Avant 2008, le bilan de la Fed s’élevait à environ 800 milliards de dollars. Pendant les années de politique de crise, il a atteint près de 9 000 milliards de dollars. Actuellement, il tourne autour de 6,8 trillions de dollars.
Warsh considère que ce bilan est trop important. Dans une tribune publiée dans le Wall Street Journal, il l’a qualifié de « gonflé ». Son idée est que la Fed pourrait réduire sa taille tout en abaissant les taux d’intérêt. Cela peut sembler technique, mais les conséquences pourraient être significatives pour les taux obligataires, les taux hypothécaires, les marchés du crédit et les actions.
Depuis 2008, les marchés se sont habitués à l’idée d’une intervention de la Fed en cas de stress. Par l’achat d’obligations d’État et de titres garantis par des hypothèques, la banque centrale a injecté de la liquidité dans le système. Cela a aidé à stabiliser les marchés, mais a également alimenté les critiques selon lesquelles la Fed intervient trop souvent pour sauver Wall Street.
Warsh semble vouloir atténuer ce réflexe. Son « changement de régime » ne consisterait probablement pas en un choc soudain, mais en des règles plus claires sur les moments où la Fed doit intervenir ou non. Cela pourrait signifier que les marchés ne devraient pas s’attendre à une nouvelle ronde d’assouplissement quantitatif dès que les actions chutent ou que les marchés obligataires deviennent instables.
Le marché des pensions pourrait gagner en importance
L’une des idées circulant à Wall Street est que la Fed sous Warsh pourrait accorder plus d’importance au marché des pensions. Il s’agit du marché de financement à court terme où les institutions financières empruntent de l’argent contre des garanties, comme les obligations d’État américaines.
Ce marché est crucial pour le fonctionnement du système financier américain. Si des tensions y émergent, elles peuvent rapidement se propager aux Treasuries, aux banques et aux marchés du crédit.
Selon certains analystes, Warsh pourrait privilégier le taux des pensions comme outil de politique, plutôt que de se reposer presque exclusivement sur le taux des fonds fédéraux. Cela donnerait à la Fed plus de contrôle sur les conditions de financement sous-jacentes, même si le taux de politique officiel est bas.
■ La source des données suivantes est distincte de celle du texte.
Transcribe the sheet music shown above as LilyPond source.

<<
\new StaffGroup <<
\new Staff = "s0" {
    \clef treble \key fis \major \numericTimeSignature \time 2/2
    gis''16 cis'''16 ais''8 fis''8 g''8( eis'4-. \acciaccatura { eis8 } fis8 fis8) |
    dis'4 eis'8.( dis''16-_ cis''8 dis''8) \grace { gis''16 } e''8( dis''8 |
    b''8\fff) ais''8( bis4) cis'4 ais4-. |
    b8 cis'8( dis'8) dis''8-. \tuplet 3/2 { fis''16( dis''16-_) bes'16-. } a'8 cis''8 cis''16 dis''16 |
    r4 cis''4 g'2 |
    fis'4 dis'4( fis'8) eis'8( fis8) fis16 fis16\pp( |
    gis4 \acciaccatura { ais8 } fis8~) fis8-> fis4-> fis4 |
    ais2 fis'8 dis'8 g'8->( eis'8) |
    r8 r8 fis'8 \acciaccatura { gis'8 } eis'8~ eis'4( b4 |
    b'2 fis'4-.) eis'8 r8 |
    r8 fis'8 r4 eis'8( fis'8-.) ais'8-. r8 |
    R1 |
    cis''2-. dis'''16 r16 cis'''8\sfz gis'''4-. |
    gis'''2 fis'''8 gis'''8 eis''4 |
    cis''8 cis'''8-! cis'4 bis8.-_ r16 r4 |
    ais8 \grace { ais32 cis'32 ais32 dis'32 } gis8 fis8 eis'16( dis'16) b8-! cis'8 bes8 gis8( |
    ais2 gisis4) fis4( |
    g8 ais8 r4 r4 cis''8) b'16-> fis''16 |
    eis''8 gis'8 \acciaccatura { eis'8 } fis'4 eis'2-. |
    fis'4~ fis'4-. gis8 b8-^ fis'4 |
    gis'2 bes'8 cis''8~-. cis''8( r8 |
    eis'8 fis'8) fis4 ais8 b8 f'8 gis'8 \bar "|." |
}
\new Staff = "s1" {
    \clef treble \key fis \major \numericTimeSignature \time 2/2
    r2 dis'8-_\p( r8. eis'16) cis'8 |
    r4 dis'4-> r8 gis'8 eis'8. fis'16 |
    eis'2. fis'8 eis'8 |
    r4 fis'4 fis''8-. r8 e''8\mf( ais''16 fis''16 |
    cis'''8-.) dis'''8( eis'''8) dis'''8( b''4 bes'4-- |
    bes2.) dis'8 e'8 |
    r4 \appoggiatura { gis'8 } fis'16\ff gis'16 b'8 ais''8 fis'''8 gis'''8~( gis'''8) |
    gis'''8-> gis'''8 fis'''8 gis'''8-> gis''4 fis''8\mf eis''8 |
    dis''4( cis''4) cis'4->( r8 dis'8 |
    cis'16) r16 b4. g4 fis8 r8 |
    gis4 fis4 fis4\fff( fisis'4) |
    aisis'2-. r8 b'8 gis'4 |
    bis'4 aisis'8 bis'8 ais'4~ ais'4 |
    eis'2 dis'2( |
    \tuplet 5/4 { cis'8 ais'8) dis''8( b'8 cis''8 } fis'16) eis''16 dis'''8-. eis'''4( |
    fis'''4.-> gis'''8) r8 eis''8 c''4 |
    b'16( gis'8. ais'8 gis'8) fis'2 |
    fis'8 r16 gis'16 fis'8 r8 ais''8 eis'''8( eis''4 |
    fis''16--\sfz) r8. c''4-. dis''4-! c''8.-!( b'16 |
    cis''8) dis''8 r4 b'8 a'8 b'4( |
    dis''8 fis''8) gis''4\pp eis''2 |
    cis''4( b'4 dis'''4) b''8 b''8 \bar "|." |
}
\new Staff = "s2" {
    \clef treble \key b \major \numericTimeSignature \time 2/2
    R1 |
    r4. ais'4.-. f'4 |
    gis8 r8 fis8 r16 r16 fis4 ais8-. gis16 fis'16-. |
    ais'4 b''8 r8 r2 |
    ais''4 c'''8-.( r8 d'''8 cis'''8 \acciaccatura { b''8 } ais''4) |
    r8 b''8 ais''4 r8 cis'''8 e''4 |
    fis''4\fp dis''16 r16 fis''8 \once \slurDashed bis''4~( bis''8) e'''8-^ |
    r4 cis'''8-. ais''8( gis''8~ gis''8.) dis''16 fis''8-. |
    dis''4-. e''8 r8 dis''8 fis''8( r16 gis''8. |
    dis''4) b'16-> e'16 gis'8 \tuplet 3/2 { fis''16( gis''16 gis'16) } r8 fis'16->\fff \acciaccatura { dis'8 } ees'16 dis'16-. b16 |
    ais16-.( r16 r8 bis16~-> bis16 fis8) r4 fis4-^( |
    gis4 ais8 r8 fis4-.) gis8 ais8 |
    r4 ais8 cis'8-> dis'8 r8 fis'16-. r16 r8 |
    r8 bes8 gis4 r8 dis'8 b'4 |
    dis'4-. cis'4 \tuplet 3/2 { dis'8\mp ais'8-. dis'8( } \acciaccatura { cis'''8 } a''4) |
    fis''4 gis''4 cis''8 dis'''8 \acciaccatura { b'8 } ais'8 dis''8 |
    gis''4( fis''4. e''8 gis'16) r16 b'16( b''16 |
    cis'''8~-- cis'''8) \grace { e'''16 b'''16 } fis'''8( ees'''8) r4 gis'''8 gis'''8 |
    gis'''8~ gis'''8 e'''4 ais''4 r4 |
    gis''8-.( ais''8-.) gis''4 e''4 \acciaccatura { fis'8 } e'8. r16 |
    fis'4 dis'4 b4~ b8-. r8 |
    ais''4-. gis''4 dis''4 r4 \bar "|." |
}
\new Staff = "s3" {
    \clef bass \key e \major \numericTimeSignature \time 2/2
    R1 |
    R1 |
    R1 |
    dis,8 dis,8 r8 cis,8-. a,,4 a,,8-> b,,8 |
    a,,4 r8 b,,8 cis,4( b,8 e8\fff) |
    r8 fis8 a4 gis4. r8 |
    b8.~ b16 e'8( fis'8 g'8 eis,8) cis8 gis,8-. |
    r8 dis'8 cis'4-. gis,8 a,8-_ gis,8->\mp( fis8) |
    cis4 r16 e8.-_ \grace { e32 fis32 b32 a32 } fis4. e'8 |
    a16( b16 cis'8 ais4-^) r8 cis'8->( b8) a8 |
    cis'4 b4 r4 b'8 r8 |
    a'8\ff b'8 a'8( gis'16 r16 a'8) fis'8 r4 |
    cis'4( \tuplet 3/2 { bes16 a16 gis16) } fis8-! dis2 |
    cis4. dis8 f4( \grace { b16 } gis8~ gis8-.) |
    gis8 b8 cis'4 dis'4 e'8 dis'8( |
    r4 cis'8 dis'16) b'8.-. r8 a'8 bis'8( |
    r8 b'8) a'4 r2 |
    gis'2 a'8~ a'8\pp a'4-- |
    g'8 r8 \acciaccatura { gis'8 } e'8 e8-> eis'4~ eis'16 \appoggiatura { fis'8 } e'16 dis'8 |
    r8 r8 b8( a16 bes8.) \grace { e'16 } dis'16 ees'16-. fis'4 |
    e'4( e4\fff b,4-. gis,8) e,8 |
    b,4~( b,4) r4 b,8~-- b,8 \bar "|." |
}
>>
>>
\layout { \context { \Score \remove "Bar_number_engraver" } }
Tout le monde à la Fed n’est pas convaincu
Toutefois, cette réforme n’est pas simple. Au sein de la Fed, il existe une résistance à l’idée de réduire considérablement le bilan. Michael Barr, membre du Conseil des gouverneurs, a récemment averti qu’une focalisation excessive sur la réduction du bilan pourrait nuire à la stabilité des banques et des marchés monétaires.
Selon Barr, il ne s’agit pas seulement de la taille du bilan, mais aussi de sa composition. Quelles sont les échéances détenues par la Fed ? Combien de réserves les banques conservent-elles ? Comment la liquidité fonctionne-t-elle en période de stress ?
Si la Fed intervient trop rapidement ou trop fortement dans ce système, cela pourrait augmenter la volatilité et finalement nécessiter de nouvelles interventions. Ce serait l’opposé de ce que Warsh souhaite réaliser.